2. Share why you disagreed

After giving an overview, you could say what you thought about your manager’s idea. Tell me about your critical thinking and how you disagreed. This can show hiring managers that you can look at different options and choose the one you like best.

3. Describe what you said to your boss.

Think about telling your boss what you did to talk about the different points of view. You may have set up a formal meeting to talk about your process and why you think your ideas might be better for the team or goals. Hiring managers can tell how much you respect your manager by how you thanked them and told them what you thought.

4. Discuss what happened.

Talk about how things turned out when you didn’t agree. Your boss may have listened to you, but then decided to do something else. In some situations, you might have changed your boss’s mind. This is a good way to show how well you can think critically. After talking about your different points of view, you could talk about what you did to show that you can do what you say you will do.

4. Share what you have learned.

Sharing what you’ve learned can show hiring managers that you can think about what happened and how it changed you. They might like that different situations can help you learn more about yourself and get better at what you do. You may have learned how to talk about different points of view better or why it’s important to do so in order to talk about all the options. Talking about a good solution shows how you can turn a fight into a chance to learn.

How to respond

Here are some answers you can use as models as you prepare for your interview:

Example 1: Having different ideas about how to do a job

“My old boss once told me to try a new way to market one of our best-selling items. We hadn’t tried this strategy yet, so I wondered if it would be better to try it on one of our less successful products. I set up a half-hour meeting with her to talk about how, since we depend on sales of our best-selling product, testing it on something else might help us develop the process and improve our strategy before we use it on our best sellers. So, we did it because she thought it might be a good idea. Then we realized that we had to change the copy templates before we could use them on the better product. Even though I was nervous, giving my opinion made me feel like I could do the same in other situations.”

Having a grudge against someone

“I was in charge of sales at my last job. My boss told me to give one of my salespeople a new account. He thought it might be a good idea, as a new salesperson, to help them improve their account management skills. I thought that someone else on my team who had worked with a similar client before might be better for the new account. I set up a time to talk with them about it and told them that since it was a new account, a knowledgeable representative could help us get along better. I suggested that we give the other worker more targeted training to help them improve their skills before they take accounts like this one.

My boss insisted that this person needed to learn by doing, so I gave the account to the person they suggested and met with them every week to answer any questions. Even though the employee had to do more work at first, they got better over time, and the client was happy. My boss thanked me for my ideas and the fact that I could work with what they chose.”

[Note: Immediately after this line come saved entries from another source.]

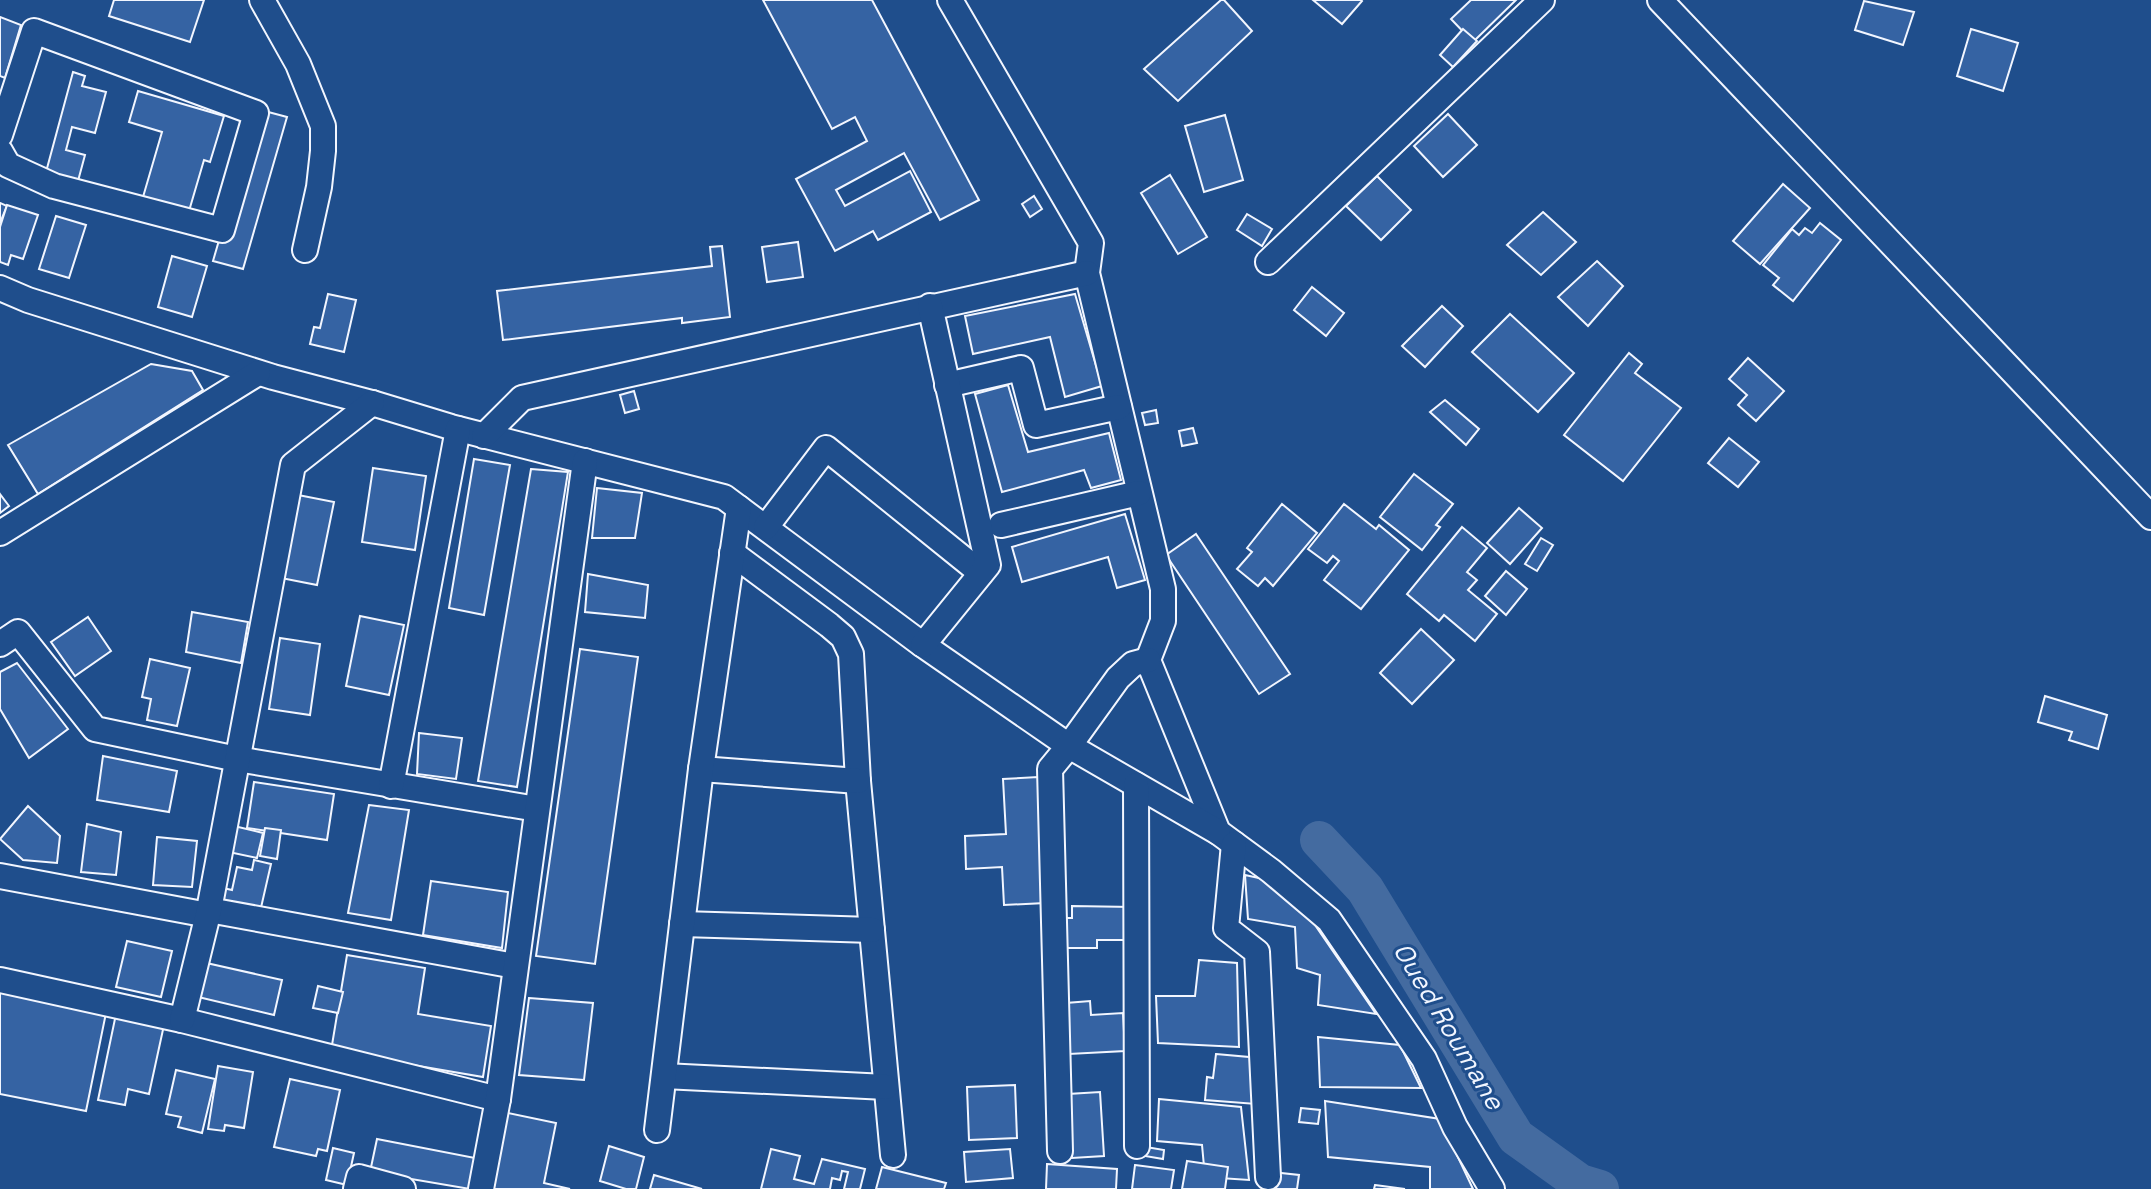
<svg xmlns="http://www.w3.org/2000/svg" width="2151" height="1189" viewBox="0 0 2151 1189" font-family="'Space Grotesk',sans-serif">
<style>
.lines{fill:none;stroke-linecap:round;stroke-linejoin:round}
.river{stroke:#446ba0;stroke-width:38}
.building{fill:#3563a3;stroke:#f2f6ff;stroke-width:2}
.minor-casing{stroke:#f2f6ff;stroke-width:28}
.minor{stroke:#1f4e8c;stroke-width:24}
.labels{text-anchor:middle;stroke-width:6;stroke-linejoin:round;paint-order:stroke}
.water-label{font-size:26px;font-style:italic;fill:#f2f6ff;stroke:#1f4e8c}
</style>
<rect width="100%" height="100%" fill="#1f4e8c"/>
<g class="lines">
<polyline class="river" points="1319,840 1365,889 1516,1137 1580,1183 1600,1189"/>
</g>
<g class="building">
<polygon points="114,0 204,0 190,42 109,16"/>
<polygon points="763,0 872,0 979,200 940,220 904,153 836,190 845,206 910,171 931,212 878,240 873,231 835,251 796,179 867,141 855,117 832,129"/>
<polygon points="1221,0 1224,0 1252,31 1178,101 1144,69"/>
<polygon points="1313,0 1361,0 1362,1 1342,24"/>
<polygon points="1471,0 1516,0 1473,42 1451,19"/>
<polygon points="1864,1 1914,12 1903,45 1855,30"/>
<polygon points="0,17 21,25 5,78 0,76"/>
<polygon points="1463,29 1477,41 1453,67 1440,55"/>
<polygon points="1971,29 2018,43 2003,91 1957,76"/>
<polygon points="73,72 85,76 82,86 106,92 95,133 72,127 66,150 85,155 78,181 46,172"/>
<polygon points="138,91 224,116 210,162 204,160 189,211 143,197 162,132 129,122"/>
<polygon points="257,109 287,117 243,269 213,261"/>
<polygon points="1448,114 1477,145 1443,177 1414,146"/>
<polygon points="1225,115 1243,180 1204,192 1185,126"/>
<polygon points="1170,175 1207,237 1178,254 1141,193"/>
<polygon points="1377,176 1411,210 1381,240 1346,206"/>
<polygon points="1783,184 1810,208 1760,264 1733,241"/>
<polygon points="1034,196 1042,209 1030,217 1022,204"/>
<polygon points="0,203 7,206 0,223"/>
<polygon points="7,205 38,215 23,259 11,255 8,265 0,262 0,227"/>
<polygon points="1543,212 1576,242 1541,275 1507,245"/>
<polygon points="1247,214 1272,229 1262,246 1237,230"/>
<polygon points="56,216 86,225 69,278 39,269"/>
<polygon points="1820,223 1841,240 1793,301 1773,285 1779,278 1763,265 1792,229 1799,235 1805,228 1812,233"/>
<polygon points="798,242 803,277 767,282 762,247"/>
<polygon points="722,246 730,317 682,323 682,318 503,340 497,291 712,266 710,247"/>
<polygon points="172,256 207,266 192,317 158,307"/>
<polygon points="1597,261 1623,286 1588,326 1558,297"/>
<polygon points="1312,287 1344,313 1326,336 1294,310"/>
<polygon points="328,294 356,300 344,352 310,344 314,327 320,328"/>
<polygon points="1075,294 1102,386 1065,397 1050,337 973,354 965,316"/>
<polygon points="1442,306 1463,326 1425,367 1402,346"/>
<polygon points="1510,314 1574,373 1538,412 1472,352"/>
<polygon points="1629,353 1642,364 1635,373 1681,408 1623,481 1564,435"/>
<polygon points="1748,358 1784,391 1756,421 1738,405 1747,395 1729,379"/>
<polygon points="151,364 192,371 203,390 38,494 8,445"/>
<polygon points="1008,385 1028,452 1109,433 1121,480 1091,488 1084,470 1002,492 975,394"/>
<polygon points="634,391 639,409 625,413 620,395"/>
<polygon points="1445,400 1479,429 1466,445 1430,412"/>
<polygon points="1156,410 1158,423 1145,425 1142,413"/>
<polygon points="1193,428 1197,443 1182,446 1179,431"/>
<polygon points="1729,438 1759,462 1738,487 1708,463"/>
<polygon points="474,459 510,465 484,615 449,608"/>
<polygon points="373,468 426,476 415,550 362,542"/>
<polygon points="531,469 568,472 517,787 478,781"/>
<polygon points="1414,474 1453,504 1436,525 1440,527 1422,550 1380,517"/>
<polygon points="597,488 642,493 635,538 592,538"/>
<polygon points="0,494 9,506 0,513"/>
<polygon points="293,494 334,502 317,585 276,577"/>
<polygon points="1282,504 1317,533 1273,586 1265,578 1258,586 1237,569 1252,552 1247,548"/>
<polygon points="1344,504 1376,529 1379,525 1409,550 1361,609 1324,580 1339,561 1333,556 1327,563 1308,549"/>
<polygon points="1519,508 1542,528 1510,564 1487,543"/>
<polygon points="1125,514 1145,580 1117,588 1108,557 1022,582 1012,547"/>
<polygon points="1462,527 1487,548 1467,572 1477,580 1468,590 1497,614 1475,641 1444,615 1439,621 1407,594"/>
<polygon points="1196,534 1290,674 1259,694 1166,555"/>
<polygon points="1541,538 1553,545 1537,571 1525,564"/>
<polygon points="1506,571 1527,589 1506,615 1485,596"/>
<polygon points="588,574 648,585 645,618 585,612"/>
<polygon points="192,612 248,622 241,663 186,652"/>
<polygon points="360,616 404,625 389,695 346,686"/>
<polygon points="88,617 111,651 75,676 51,642"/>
<polygon points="1421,629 1454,660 1412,704 1380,673"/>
<polygon points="280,638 320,644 310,715 269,709"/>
<polygon points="580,649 638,657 595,964 536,956"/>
<polygon points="150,659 190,668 177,726 147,720 151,699 142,697"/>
<polygon points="17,663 68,729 29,758 0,709 0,672"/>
<polygon points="2045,696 2107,715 2098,749 2069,740 2072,732 2038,722"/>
<polygon points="419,733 462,738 456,779 417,774"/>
<polygon points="103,756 177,771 169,812 97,800"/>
<polygon points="1038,777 1045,903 1004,905 1002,867 966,869 965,836 1006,834 1003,779"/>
<polygon points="254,782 334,794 327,840 247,828"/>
<polygon points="369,805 409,810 391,920 348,913"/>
<polygon points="28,806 60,836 57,863 23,860 0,839"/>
<polygon points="87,824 121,832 116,875 81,872"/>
<polygon points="230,825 263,833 257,858 224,851"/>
<polygon points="265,828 281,830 277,859 260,856"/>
<polygon points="157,837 197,841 192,887 153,885"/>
<polygon points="254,860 271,864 260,912 220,903 223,888 232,890 237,867 252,870"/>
<polygon points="1245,875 1268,880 1315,925 1376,1014 1318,1005 1320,975 1297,968 1295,927 1248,919"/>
<polygon points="431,881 508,892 502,948 423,935"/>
<polygon points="1072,906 1133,907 1133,940 1097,940 1097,948 1061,948 1061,918 1072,918"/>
<polygon points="127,941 172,951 161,997 116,987"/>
<polygon points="347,955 425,968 418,1014 491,1026 483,1077 331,1051"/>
<polygon points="1199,960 1237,963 1239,1047 1158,1043 1156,996 1195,996"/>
<polygon points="202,962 282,980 274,1015 194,996"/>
<polygon points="0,986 107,1008 86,1111 0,1094"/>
<polygon points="318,986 343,992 338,1013 313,1008"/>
<polygon points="529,998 593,1003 584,1080 519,1075"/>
<polygon points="1090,1001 1091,1015 1123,1013 1125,1051 1069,1054 1066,1003"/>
<polygon points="116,1014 164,1025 149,1094 128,1089 125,1105 98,1100"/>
<polygon points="1318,1037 1400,1045 1421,1088 1320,1087"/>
<polygon points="1216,1054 1260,1058 1256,1104 1205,1100 1207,1077 1213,1078"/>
<polygon points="218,1066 253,1072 244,1128 225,1125 224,1131 208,1129"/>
<polygon points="176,1070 215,1079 202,1133 178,1127 181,1117 166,1114"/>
<polygon points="290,1079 340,1090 327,1151 318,1149 316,1156 274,1147"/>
<polygon points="1015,1085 1017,1138 969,1140 967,1087"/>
<polygon points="1100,1092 1104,1156 1072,1158 1068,1094"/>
<polygon points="1159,1099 1241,1107 1249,1180 1205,1177 1202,1145 1157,1141"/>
<polygon points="1325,1101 1440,1119 1473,1189 1430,1189 1430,1167 1328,1157"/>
<polygon points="1301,1108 1320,1110 1318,1124 1299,1122"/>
<polygon points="503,1112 556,1123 544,1183 570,1189 487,1189"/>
<polygon points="377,1139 475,1158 470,1189 370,1172"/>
<polygon points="609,1146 644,1157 636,1189 626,1189 600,1181"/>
<polygon points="1146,1147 1164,1150 1163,1159 1145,1156"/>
<polygon points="333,1148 354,1153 347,1185 326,1180"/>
<polygon points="771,1149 800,1156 794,1179 814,1184 822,1159 865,1169 860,1189 844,1189 848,1172 842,1171 840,1180 832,1178 830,1189 761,1189"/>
<polygon points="1010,1149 1013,1178 966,1182 964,1152"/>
<polygon points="1187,1161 1228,1167 1225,1189 1182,1189"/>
<polygon points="1047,1164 1117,1169 1116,1189 1046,1189"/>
<polygon points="1135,1165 1174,1170 1171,1189 1132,1189"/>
<polygon points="882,1167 946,1183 944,1189 876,1189"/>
<polygon points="1272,1172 1299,1175 1297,1189 1270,1189"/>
<polygon points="654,1175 702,1189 650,1189"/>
<polygon points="1375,1185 1405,1189 1374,1189"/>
</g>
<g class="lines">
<defs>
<g id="minor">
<polyline points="262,0 298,64 323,126 323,151 319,187 305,250"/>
<polyline points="950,0 1091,243 1087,273 1163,589 1163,621 1148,660 1218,832 1271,871 1329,920 1424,1059 1455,1127 1492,1189"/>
<polyline points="1660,0 2151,517"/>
<polyline points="0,135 34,31 256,113 222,230 54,186 8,165 0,151"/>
<polyline points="1268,262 1542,0"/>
<polyline points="0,288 28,300 273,377 372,403 451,427 724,497 923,645 1069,746 1218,832"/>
<polyline points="947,385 1021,368 1036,425 1119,407"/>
<polyline points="484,436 522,398 1087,273"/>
<polyline points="1001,525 1139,493"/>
<polyline points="766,527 826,448 981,573"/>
<polyline points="0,533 258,373"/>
<polyline points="732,553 829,625 843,637 851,654 858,781 893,1155"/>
<polyline points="0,644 18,632 95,729 237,759 537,809"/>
<polyline points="923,645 988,565 930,306"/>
<polyline points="701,769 858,781"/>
<polyline points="1136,785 1137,1146"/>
<polyline points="391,786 458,429"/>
<polyline points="1234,844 1226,928 1257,952 1268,1177"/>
<polyline points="0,876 208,915"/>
<polyline points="209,910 515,966"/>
<polyline points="682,924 872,930"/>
<polyline points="0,980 182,1020 498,1099"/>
<polyline points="182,1020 209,910 293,465 372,403"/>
<polyline points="664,1076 886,1087"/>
<polyline points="657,1130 701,769 739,508"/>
<polyline points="1060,1151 1050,769 1069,746 1118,678 1133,664 1148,660"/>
<polyline points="356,1189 359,1177 403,1189"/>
<polyline points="481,1189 498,1099 585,461"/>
</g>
</defs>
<use href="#minor" class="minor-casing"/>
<use href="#minor" class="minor"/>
</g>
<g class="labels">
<g class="water-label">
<text transform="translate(1449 1026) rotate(59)" y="9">Oued Roumane</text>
</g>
</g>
</svg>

Example 3: Having different opinions about how well someone did

“During our annual performance reviews, my boss gave me a lower score than I expected for how well I worked with other people. Even though I usually work alone, I thought I worked well with others on projects and always talked to the different people who had a stake in each project. After the meeting, I thought about how many meetings I had planned and how many team projects I had worked on during the year.

I set up another meeting to talk about this before I signed my review. I told them what I had learned from my research and why I thought we should get a better grade for working together. He liked that, and then he told me that when I was working on my own, I should ask for help more often instead of trying to figure everything out on my own. He gave me a higher score, and we talked about how I could improve my work. Talking about it gave me the courage to speak up, improved my relationship with my manager, and helped me improve my skills in the long run.”